There's a saying. If you want someone to love you forever, buy a dog, feed it and keep it around.

When I first played the guitar without plugging it into an amplifier, the people at Fender were blown away. They couldn't believe the sound. I said, 'See, gentlemen, the world is no longer flat.'

I learned everything by ear and played all the different instruments. So then I was able to find a guitar. That was, like, in the seventh grade. And then I didn't know how to put my fingers on all the different strings, so I had to figure out how to do it upside down and backwards, and I still play that way today.

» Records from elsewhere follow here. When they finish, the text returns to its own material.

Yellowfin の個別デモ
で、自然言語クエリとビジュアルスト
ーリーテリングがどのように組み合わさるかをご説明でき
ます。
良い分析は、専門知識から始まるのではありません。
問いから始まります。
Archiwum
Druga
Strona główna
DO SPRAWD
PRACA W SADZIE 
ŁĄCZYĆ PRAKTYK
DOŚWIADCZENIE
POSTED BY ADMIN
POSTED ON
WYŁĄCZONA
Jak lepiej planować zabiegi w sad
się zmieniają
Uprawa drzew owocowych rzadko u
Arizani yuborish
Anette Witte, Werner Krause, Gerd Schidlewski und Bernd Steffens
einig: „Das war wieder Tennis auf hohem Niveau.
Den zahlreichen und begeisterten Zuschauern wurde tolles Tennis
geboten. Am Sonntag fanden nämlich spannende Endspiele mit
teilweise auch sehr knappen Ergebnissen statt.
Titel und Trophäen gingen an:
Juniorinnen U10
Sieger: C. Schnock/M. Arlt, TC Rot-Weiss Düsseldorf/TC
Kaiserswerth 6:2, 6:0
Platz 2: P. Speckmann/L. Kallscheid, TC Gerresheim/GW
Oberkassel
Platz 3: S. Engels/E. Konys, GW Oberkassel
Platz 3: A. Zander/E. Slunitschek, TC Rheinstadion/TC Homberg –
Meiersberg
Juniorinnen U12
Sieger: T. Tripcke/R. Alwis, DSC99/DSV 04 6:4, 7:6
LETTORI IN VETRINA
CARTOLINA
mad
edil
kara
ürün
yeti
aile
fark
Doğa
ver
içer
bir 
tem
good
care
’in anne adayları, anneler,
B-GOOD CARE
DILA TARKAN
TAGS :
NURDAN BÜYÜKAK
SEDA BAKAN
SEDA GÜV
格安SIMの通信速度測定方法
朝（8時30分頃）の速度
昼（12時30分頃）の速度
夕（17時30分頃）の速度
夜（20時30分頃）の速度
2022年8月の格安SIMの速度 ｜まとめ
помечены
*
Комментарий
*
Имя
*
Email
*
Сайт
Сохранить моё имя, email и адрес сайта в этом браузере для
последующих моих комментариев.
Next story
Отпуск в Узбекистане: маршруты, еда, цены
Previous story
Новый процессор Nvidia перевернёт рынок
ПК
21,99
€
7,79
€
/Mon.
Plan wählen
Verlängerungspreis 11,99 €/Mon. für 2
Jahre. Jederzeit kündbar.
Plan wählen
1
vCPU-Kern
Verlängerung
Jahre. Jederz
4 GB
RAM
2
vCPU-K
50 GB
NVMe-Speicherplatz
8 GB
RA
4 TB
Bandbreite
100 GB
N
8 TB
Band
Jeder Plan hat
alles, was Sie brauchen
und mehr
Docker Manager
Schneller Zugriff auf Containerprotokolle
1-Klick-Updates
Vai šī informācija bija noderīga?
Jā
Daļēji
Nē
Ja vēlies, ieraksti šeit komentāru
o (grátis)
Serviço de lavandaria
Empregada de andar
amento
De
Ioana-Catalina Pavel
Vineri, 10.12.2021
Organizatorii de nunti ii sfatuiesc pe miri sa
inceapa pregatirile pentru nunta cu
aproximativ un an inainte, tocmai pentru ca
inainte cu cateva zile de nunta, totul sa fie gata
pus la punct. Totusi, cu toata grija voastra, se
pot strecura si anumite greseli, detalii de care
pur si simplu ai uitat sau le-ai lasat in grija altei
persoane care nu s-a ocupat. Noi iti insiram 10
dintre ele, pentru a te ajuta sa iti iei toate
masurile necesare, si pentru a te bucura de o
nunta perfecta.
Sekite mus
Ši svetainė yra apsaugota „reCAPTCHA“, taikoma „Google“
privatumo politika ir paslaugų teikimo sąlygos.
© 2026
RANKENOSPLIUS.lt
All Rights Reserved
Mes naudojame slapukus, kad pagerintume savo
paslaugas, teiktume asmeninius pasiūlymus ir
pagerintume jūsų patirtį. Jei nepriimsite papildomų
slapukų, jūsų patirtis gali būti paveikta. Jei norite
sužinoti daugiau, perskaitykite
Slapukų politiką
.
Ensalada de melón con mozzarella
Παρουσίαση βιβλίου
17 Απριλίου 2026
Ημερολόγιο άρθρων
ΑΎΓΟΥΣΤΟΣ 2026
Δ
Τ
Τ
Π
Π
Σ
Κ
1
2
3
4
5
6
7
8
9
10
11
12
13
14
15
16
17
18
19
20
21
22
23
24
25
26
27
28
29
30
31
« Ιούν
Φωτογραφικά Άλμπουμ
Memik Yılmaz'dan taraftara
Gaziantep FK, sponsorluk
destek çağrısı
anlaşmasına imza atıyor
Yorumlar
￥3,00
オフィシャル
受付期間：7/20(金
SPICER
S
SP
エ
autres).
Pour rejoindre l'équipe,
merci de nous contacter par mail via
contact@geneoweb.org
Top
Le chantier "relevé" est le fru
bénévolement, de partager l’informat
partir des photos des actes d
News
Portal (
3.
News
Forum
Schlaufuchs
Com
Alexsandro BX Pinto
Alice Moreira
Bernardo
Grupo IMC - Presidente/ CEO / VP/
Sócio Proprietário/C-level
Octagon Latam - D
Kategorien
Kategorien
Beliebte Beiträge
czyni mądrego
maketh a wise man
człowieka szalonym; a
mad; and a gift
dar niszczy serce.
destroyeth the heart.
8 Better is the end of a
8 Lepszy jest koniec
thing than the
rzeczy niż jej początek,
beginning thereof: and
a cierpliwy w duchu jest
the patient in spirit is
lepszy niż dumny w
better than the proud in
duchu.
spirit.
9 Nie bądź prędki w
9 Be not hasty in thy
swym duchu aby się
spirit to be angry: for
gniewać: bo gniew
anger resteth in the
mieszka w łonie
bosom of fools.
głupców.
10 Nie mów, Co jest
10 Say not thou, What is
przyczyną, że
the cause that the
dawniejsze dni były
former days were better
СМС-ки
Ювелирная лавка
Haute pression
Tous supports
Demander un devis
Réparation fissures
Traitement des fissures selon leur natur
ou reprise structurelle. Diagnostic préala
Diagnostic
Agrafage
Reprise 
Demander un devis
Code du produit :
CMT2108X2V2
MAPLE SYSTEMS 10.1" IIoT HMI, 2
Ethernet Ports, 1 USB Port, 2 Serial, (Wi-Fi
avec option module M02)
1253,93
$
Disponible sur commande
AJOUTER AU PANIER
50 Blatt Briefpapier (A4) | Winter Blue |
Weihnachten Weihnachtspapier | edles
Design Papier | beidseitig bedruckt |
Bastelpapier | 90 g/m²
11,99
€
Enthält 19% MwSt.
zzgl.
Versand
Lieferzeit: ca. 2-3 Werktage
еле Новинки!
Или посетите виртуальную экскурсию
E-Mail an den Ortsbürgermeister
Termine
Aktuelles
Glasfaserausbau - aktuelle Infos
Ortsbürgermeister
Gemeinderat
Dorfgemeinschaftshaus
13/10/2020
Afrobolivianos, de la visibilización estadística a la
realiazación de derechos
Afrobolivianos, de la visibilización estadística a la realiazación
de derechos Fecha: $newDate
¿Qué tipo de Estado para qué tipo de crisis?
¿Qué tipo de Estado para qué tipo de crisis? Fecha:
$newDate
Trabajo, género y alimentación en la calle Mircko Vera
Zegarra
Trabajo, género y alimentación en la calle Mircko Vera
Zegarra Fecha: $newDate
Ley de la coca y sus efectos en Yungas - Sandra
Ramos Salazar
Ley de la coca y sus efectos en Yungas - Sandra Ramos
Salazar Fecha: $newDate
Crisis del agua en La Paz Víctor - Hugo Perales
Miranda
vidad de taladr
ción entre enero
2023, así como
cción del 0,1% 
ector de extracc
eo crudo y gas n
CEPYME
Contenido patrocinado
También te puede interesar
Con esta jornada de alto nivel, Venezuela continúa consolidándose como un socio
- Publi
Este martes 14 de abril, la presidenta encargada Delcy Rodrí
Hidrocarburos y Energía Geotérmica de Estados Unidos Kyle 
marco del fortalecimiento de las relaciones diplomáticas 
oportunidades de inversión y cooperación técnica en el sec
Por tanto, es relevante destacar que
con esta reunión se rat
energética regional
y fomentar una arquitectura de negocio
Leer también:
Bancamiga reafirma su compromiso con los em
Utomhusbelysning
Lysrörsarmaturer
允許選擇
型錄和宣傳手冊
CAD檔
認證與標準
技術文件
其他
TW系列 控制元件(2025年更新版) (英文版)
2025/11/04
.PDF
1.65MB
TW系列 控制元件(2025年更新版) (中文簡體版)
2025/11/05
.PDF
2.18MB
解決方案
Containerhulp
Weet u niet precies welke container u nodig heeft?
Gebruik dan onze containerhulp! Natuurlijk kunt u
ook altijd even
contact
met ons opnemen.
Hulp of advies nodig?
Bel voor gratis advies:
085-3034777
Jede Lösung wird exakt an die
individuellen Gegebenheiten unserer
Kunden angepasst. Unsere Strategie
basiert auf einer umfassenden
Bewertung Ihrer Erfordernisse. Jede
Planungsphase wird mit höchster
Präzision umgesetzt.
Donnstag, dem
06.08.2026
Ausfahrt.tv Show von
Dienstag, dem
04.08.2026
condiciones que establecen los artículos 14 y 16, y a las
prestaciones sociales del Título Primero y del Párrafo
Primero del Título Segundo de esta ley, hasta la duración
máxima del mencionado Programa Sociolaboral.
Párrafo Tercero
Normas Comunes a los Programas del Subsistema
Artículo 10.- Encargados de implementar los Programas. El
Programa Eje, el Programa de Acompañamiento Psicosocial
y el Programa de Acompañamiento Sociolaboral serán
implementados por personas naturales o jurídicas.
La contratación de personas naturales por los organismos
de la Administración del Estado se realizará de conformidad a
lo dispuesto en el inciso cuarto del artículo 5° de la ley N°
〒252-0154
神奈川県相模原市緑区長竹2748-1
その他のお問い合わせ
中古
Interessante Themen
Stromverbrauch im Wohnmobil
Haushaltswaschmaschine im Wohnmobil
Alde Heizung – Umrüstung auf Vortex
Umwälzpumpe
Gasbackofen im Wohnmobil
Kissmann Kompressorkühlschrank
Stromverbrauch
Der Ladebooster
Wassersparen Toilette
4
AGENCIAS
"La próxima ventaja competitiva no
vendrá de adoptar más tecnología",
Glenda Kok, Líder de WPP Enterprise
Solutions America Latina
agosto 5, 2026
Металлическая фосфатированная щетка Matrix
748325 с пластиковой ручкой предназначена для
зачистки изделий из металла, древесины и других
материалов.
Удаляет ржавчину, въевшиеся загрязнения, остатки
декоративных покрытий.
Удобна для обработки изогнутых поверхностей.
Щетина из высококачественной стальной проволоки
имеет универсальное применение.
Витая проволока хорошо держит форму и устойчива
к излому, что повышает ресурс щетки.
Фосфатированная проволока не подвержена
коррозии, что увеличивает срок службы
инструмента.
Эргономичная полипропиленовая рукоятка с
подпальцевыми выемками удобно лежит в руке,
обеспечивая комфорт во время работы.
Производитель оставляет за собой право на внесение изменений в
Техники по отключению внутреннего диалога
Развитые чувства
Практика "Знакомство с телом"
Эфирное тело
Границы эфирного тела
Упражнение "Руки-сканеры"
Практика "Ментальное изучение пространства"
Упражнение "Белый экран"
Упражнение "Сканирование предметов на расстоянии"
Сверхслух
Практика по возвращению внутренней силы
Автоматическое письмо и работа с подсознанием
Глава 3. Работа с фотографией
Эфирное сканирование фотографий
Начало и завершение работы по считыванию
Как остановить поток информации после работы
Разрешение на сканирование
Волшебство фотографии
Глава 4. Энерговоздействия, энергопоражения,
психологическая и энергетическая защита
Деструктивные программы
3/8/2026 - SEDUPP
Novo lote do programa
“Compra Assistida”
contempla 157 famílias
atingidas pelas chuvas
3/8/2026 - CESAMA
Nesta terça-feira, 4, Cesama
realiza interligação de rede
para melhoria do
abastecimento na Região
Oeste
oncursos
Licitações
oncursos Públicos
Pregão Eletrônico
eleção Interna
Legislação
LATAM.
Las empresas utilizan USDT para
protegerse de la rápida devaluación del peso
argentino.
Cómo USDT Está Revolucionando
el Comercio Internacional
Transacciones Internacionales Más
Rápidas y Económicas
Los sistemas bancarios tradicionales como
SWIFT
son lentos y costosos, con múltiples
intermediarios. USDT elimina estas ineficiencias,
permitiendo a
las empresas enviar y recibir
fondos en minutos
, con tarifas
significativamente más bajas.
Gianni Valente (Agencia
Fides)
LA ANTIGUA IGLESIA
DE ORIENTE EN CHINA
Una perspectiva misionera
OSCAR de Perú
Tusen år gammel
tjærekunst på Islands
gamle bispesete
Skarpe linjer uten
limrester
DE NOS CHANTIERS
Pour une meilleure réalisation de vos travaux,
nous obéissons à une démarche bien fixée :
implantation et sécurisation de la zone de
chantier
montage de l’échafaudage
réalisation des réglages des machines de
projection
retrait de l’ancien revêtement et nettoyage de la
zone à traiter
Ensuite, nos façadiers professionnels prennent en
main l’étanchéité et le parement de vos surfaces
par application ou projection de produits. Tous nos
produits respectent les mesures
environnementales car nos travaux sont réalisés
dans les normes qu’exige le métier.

Gene Krupa was my big hero, and I used to play on my mother's flour cans and sugar cans with the kitchen knives, listening to the big bands on my dad's records. Gene Krupa and Harry James.

I'd rather be a Jack-of-all-trades than master of one. If I became an icon, where my whole life was music, I would probably have become a vegetable. I wouldn't be able to have all these talents I have today and be an interesting 'character.'

Hendrix was the bass player for Little Richard. We were both left-handed, but we would use a right-handed guitar held upside down and backwards. He developed my slides and my riffs. In fact he used to say, and this is documented, 'I patterned my style after Dick Dale.'

I don't live with the 'right' people. I don't want to. I don't want to live with the rich in Beverly Hills or walk the streets of Hollywood. I want to go to K-mart and get good deals.

When I played with Johnny Cash and Waylon Jennings in Vegas, the guys used to go, 'Dick, cut it out, man! You're moving around too much on this stage. You're making us look bad!'

My uncle gave me a trumpet, but I loved the Louis Armstrong sound and the Harry James sound and I played by ear and I played always soulful or very direct from the gut.